Liberal Republicans freely lecture conservatives on the necessity of “moderation” and “prudence” (sometimes they say “pragmatism”). They loudly proclaim the folly of demanding conservative “purity.” And yet what is it other than a demand for purity that causes a Journal columnist like Bret Stephens to write that his “fundamental objection to Trump is that he is unfit, as a person, to be president” and we do not “elect a policy menu?"  NeverTrump for Dummies This means that the policy differences between the candidates are irrelevant -- the point is whom Mr. Stephens deems to be of sufficiently upright character (Hillary Clinton?). And so it matters little whether the Titanic has a captain who steers her into an iceberg or another one who does not: let the ship founder so long as its captain is fit, as a person, to be such. And if the American ship of state should go down by the bow, like the Titanic, then as the stern dips beneath the waves we can still admire the moral probity and independence of our erstwhile conservative pundits, and that is the important thing.

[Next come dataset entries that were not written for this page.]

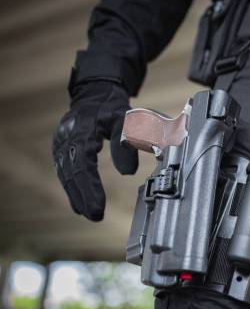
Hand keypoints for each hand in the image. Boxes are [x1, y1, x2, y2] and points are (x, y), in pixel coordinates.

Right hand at [52, 80, 137, 220]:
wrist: (95, 93)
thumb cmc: (112, 107)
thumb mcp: (126, 120)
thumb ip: (127, 143)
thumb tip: (127, 172)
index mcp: (83, 130)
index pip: (83, 164)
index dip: (89, 186)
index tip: (98, 205)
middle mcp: (68, 138)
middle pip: (71, 172)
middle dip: (83, 196)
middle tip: (95, 215)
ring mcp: (62, 143)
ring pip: (65, 173)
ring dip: (76, 195)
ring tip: (88, 213)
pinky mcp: (62, 148)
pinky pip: (64, 171)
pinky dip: (72, 187)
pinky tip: (79, 203)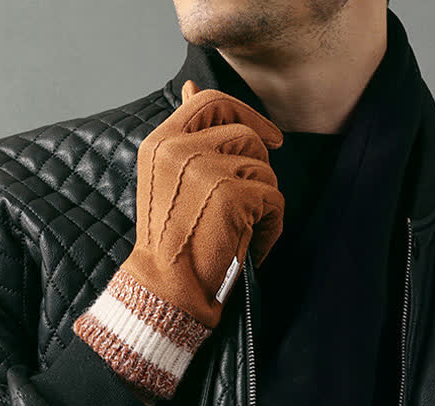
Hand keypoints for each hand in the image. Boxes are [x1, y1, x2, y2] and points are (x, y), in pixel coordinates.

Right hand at [73, 80, 284, 401]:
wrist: (165, 290)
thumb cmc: (171, 243)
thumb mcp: (166, 180)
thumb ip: (186, 136)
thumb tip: (194, 86)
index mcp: (161, 142)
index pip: (211, 101)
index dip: (246, 114)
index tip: (270, 138)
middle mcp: (180, 149)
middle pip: (245, 134)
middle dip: (258, 166)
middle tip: (251, 200)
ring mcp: (205, 170)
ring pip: (263, 168)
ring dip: (263, 201)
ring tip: (242, 229)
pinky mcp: (231, 195)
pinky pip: (273, 198)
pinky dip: (270, 226)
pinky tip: (250, 244)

Prudence, “not to be confused with mere cleverness or cunning,” (Carnes Lord, “Aristotle,” in Strauss and Cropsey, History of Political Philosophy, /Chicago: University of Chicago Press, 1987; 1963 130-31) seeks to achieve a virtuous goal by taking into account the actual, current circumstances around us. Moderation, Aristotle tells us, is the moral quality that preserves prudence, freeing us from the passions associated with the love of pleasure and aversion to pain. (Ethics, Bk. VI) To repeat somewhat, the decision to support Trump must have been a painful one for Cruz, but intended to stave off a continuation of the calamitous presidential leadership that characterized the last nearly eight years. The ambivalent conservatives who disparage Cruz, by contrast, are blinded by their loathing of him and Trump. They also appear slightly inebriated with their role as beings too ethically pure to join the Republican cause, even when the adversary is Hillary Clinton.

Cruz displays a prudence that they simply lack.